Malayer’s expertise is cellular communication and interaction. For him, the idea of the global microbiome is “almost perfect.”

“We talk about One Health — the concept that the health of animals, humans, plants and the environment are linked,” Malayer says. “In research, the things we find in one environment can apply to another. At a basic level, processes of tissues, cells and organs are similar across species.”

The goal of microbiome science is to understand which microbes are present, what they are doing and how they are interacting. That leads to research questions about the effects of eliminating certain classes of organisms, allowing other classes to expand.

“We’re talking about millions of bacteria, millions of genes they are expressing, and millions of metabolites,” Malayer said. “That’s a very complex system.
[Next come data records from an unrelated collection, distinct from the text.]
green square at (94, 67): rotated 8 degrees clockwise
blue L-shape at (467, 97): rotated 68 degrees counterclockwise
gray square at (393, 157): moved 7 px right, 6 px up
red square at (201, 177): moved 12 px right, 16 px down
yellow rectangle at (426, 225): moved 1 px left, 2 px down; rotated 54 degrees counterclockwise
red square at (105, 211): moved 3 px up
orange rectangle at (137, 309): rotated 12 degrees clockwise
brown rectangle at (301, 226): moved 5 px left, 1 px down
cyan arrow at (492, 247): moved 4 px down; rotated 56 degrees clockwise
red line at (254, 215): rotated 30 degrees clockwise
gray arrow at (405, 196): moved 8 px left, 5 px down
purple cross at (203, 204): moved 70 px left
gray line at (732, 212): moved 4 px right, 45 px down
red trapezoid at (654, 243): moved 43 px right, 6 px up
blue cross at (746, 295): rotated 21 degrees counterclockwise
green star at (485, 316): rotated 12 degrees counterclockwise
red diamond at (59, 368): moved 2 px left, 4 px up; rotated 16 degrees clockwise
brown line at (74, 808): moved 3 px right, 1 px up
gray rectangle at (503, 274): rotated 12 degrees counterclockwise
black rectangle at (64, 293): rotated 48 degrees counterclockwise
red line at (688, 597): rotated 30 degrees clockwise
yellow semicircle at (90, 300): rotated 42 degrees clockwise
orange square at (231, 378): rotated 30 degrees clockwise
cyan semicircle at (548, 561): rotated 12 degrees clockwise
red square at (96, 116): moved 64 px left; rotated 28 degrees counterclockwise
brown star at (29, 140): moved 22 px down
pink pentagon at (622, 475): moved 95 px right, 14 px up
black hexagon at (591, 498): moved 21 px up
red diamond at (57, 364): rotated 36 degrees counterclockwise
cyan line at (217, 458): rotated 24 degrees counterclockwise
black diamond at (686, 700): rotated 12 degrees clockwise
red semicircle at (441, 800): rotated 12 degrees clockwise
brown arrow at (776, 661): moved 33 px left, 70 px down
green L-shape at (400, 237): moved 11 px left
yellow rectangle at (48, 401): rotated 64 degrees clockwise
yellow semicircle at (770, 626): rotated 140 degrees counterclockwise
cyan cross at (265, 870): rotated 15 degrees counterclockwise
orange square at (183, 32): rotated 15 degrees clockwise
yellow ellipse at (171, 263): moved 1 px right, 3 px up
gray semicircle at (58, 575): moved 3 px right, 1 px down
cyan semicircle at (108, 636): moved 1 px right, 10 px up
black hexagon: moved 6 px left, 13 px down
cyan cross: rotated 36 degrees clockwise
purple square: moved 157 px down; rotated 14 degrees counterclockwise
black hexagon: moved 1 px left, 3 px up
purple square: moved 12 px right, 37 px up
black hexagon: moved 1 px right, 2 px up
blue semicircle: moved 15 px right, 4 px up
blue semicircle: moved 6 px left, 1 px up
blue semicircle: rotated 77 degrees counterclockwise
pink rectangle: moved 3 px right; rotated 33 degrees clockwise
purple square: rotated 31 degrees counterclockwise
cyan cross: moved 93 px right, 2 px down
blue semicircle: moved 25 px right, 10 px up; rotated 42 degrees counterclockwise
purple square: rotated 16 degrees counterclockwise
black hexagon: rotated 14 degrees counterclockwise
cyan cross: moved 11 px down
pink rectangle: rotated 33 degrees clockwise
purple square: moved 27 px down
With artificial intelligence machine learning and supercomputers, we think we can program a computer to model that at some scale. That will let us do predictive analysis. ‘What would happen if you eliminate an organism? What would happen if you introduced a probiotic or prebiotic?’”

OSU has tremendous resources for multidisciplinary microbiome research.

Through the Microbiome Initiative, Malayer says OSU is empowering researchers to “plug into a pipeline” of expertise and specialized equipment that will allow them to “build your model without having to reinvent the wheel.” They will train students, “who will become the next generation of scientists, and they will be doing a lot more of this kind of work.”

He added, “There is potential to discover new processes and organisms in these various environments with commercial potential. The sky is the limit if we get everything in place. There are institutions that do things like this now, but I don’t think anywhere has the breadth of potential application that OSU does.”